Thursday, February 24, 2000
CPS: Non-readers must go to summer school
BY DANA DiFILIPPO
The Cincinnati Enquirer
Cincinnati Public Schools second- and third-graders who can't read to grade level will be required to go to summer school or be forced to go to court under a plan district officials unveiled Wednesday.
The plan is part of the district's new Third Grade Reading Guarantee, intended to boost literacy and proficiency test scores and help the district meet the state's planned Fourth-Grade Guaran tee. That guarantee will forbid schools, starting in 2001, from promoting fourth-graders who cannot pass the state's reading proficiency test.
Students who don't show up for summer school would be considered truants, just as they would during the regular year. Parents and students could be cited to court.
Reading is the gateway to academic achievement in every subject area, so it's crucial that students are reading at grade level by the time they leave primary grades, Associate Superintendent Kathleen Ware said. Summer school and special in-school literacy intervention programs will
provide the extra time and instruction that some students need.
In March, all CPS students in second and third grades will be tested for reading proficiency. Students not reading to grade level must attend summer remediation classes June 12 through July 14. Transportation will be provided for students who live more than a mile from their neighborhood school.
At the end of the five-week summer session, third-graders will be retested.

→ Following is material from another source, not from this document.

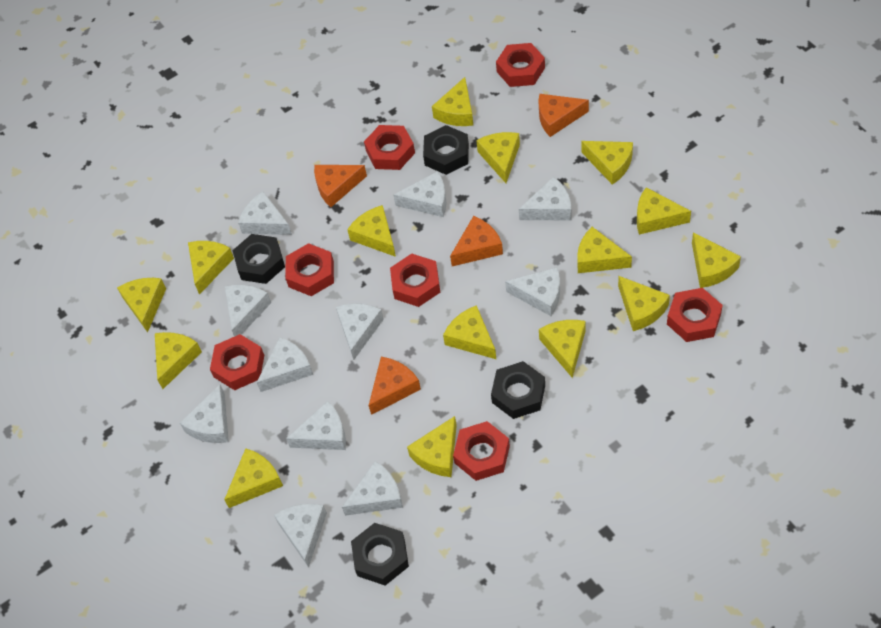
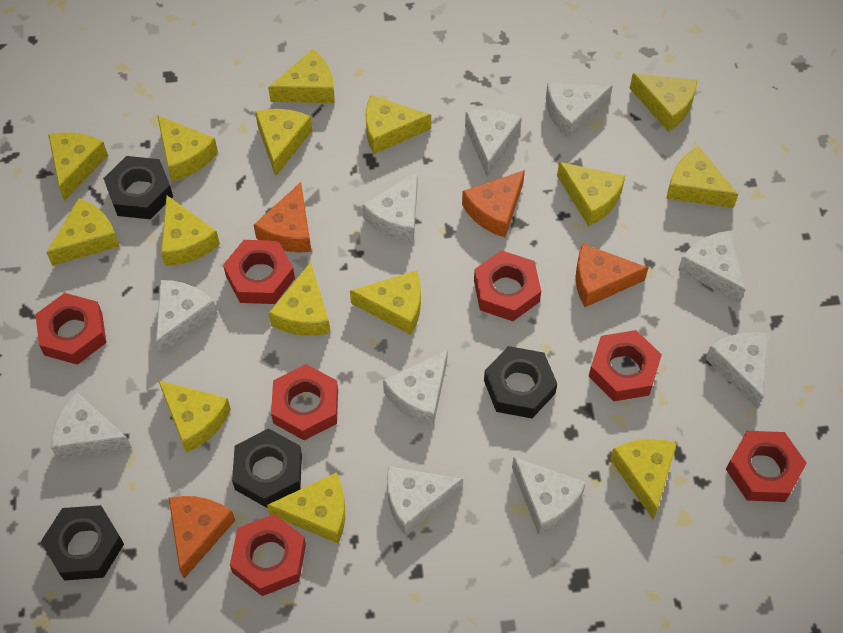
white cheese: [180,384,229,443] [224,285,271,337] [238,192,292,235] [257,337,313,392] [274,504,327,567] [286,401,346,450] [336,303,384,360] [342,461,403,516] [394,171,446,217] [505,267,560,316] [519,177,572,220] = 11 -> [51,392,132,459] [156,280,217,354] [362,172,418,242] [383,350,448,426] [387,466,463,535] [465,109,522,177] [512,457,586,535] [546,83,613,139] [678,231,745,303] [706,332,769,409] = 10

Those who don't meet minimum scores on off-grade proficiency tests will be held back and spend all day in intensive literacy classes.

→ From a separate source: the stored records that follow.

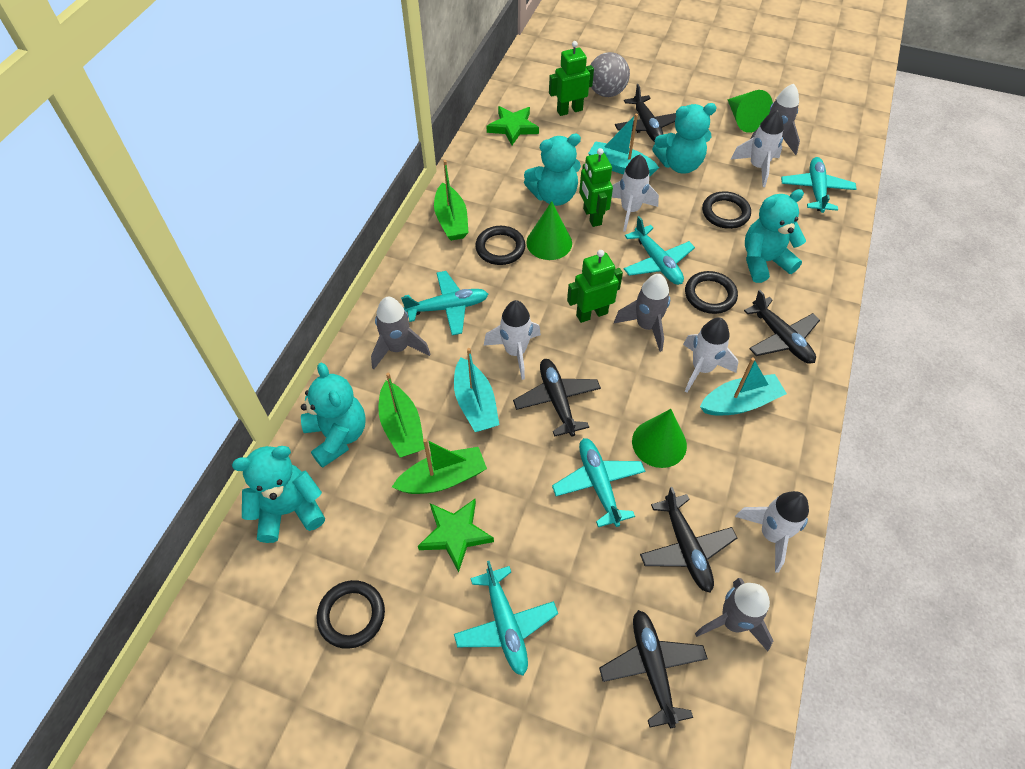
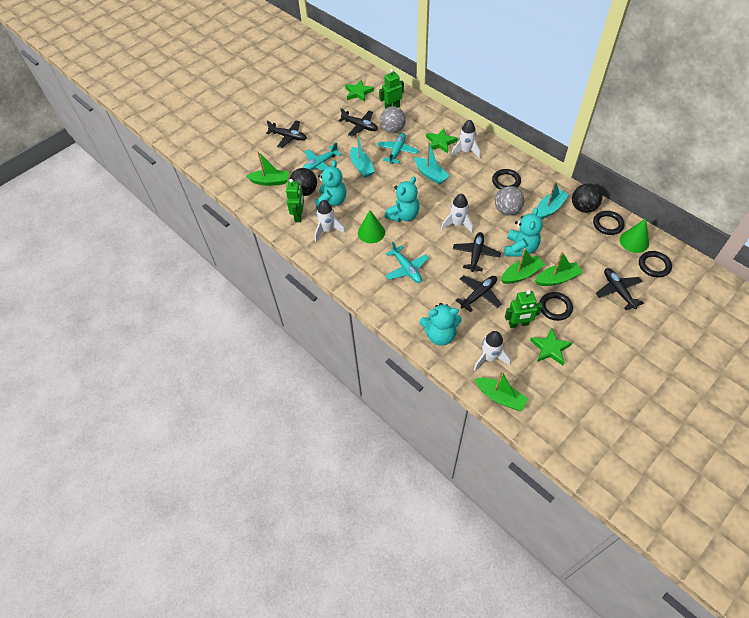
black ball: none = 0 -> [289,168,317,196] [572,183,602,213] = 2
green boat: [378,373,425,457] [392,439,487,494] [434,160,469,241] = 3 -> [246,151,289,186] [474,370,528,411] [501,248,545,284] [535,252,583,286] = 4
green cone: [526,201,572,260] [632,409,687,468] [727,90,773,133] = 3 -> [358,210,385,243] [620,219,649,253] = 2
green star: [418,499,494,572] [487,106,539,145] = 2 -> [345,79,374,102] [426,128,457,153] [530,328,572,365] = 3
grey ball: [591,52,630,97] = 1 -> [380,106,406,133] [495,186,524,215] = 2
grey rocket: [371,297,430,369] [614,274,670,352] [695,578,773,651] [751,84,800,155] = 4 -> none = 0
turquoise plane: [401,271,488,335] [454,560,558,676] [552,438,645,527] [624,216,695,285] [781,157,857,213] = 5 -> [303,142,341,171] [377,133,418,164] [385,242,429,283] = 3
turquoise teddy bear: [232,446,325,543] [301,363,366,468] [524,134,581,206] [652,103,717,174] [745,189,806,283] = 5 -> [315,160,346,209] [385,177,420,222] [420,303,462,346] [504,207,542,257] = 4
white rocket: [484,300,541,380] [612,154,659,232] [683,318,738,393] [731,110,784,187] [735,491,809,573] = 5 -> [315,200,346,241] [441,194,473,234] [451,119,481,159] [474,331,511,370] = 4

They'll be re-tested each October and March and will advance to fourth grade only after they pass the test and meet other promotion requirements.
The 45,600-student district al ready has Three-Plus and Eight-Plus programs in which struggling students in third and eighth grades are held back a year to study subjects they failed. Most schools also offer extra reading time and tutors to students struggling with reading.

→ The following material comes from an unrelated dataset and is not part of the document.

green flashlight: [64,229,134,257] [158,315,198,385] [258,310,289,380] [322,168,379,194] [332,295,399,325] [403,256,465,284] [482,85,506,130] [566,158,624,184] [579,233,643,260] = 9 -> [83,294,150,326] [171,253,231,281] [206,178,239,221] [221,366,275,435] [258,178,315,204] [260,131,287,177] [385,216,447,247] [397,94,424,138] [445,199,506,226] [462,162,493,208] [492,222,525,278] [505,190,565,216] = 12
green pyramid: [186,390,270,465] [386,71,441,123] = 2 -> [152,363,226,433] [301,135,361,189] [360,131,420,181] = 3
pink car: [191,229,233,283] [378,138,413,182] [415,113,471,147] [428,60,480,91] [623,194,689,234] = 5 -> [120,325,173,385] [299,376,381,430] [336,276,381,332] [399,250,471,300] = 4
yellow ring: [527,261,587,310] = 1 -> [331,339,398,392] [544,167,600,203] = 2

Still, two thirds of CPS students who took the Ohio Fourth Grade Proficiency Test last March flunked the reading portion.
Some worry the proposal will simply create a new class of students who are overage for their grade, and overage students are more likely to drop out.
While annual dropout rates in CPS are falling, nearly two thirds of CPS ninth-graders who started in CPS in 1994-95 did not graduate from district schools last year. They either dropped out, transferred to other districts or were placed in alternative programs.